Occorre, però, anche essere consapevoli che c’è anche un costo nel celebrare degnamente ed efficacemente l’Eucaristia. Il costo del proprio coinvolgimento nel sacrificio di Cristo: non dimentichiamo che essa è sì il Pane del Cielo che sostiene il cammino del credente, la sorgente dell’unità con il Cielo e con i fratelli, ma è anche il memoriale della morte in Croce di Gesù e della sua risurrezione. Nell’Eucaristia c’è una imprescindibile dimensione drammatica: per poterla assaporare in tutta la sua grandezza ed efficacia bisogna essere disposti a morire a quella parte del proprio cuore che ricerca solo sé stessa, la propria autoaffermazione, il proprio prestigio e coltiva l’indifferenza, il disprezzo, la voracità.

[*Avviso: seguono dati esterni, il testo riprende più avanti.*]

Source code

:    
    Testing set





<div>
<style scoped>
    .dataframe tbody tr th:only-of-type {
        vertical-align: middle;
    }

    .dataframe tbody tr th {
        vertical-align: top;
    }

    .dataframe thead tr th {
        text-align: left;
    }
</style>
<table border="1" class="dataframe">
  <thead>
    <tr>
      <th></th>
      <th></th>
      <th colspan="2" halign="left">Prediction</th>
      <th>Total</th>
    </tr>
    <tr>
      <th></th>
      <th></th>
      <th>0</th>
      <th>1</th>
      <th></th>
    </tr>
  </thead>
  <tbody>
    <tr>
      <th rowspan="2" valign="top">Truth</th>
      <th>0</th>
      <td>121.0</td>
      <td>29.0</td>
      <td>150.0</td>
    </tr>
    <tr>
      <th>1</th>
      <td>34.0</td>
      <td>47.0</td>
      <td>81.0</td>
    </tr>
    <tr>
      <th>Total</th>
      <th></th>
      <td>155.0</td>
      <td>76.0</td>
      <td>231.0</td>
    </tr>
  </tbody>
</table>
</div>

L’Eucaristia, se presa sul serio, trasforma e ogni trasformazione porta in sé qualcosa di doloroso e impegnativo!

Papa Francesco durante l’omelia del Corpus Domini del 2019 ha splendidamente sintetizzato questi concetti: “Quella di Dio è un’onnipotenza umile, fatta solo di amore. E l’amore fa grandi cose con le piccole cose. L’Eucaristia ce lo insegna: lì c’è Dio racchiuso in un pezzetto di pane. Semplice ed essenziale, Pane spezzato e condiviso, l’Eucaristia che riceviamo ci trasmette la mentalità di Dio. E ci porta a dare noi stessi agli altri. È antidoto contro il ‘mi spiace, ma non mi riguarda’, contro il ‘non ho tempo, non posso, non è affare mio’, contro il guardare dall’altra parte”. L’Eucaristia è il miglior antidoto alla voracità e all’indifferenza.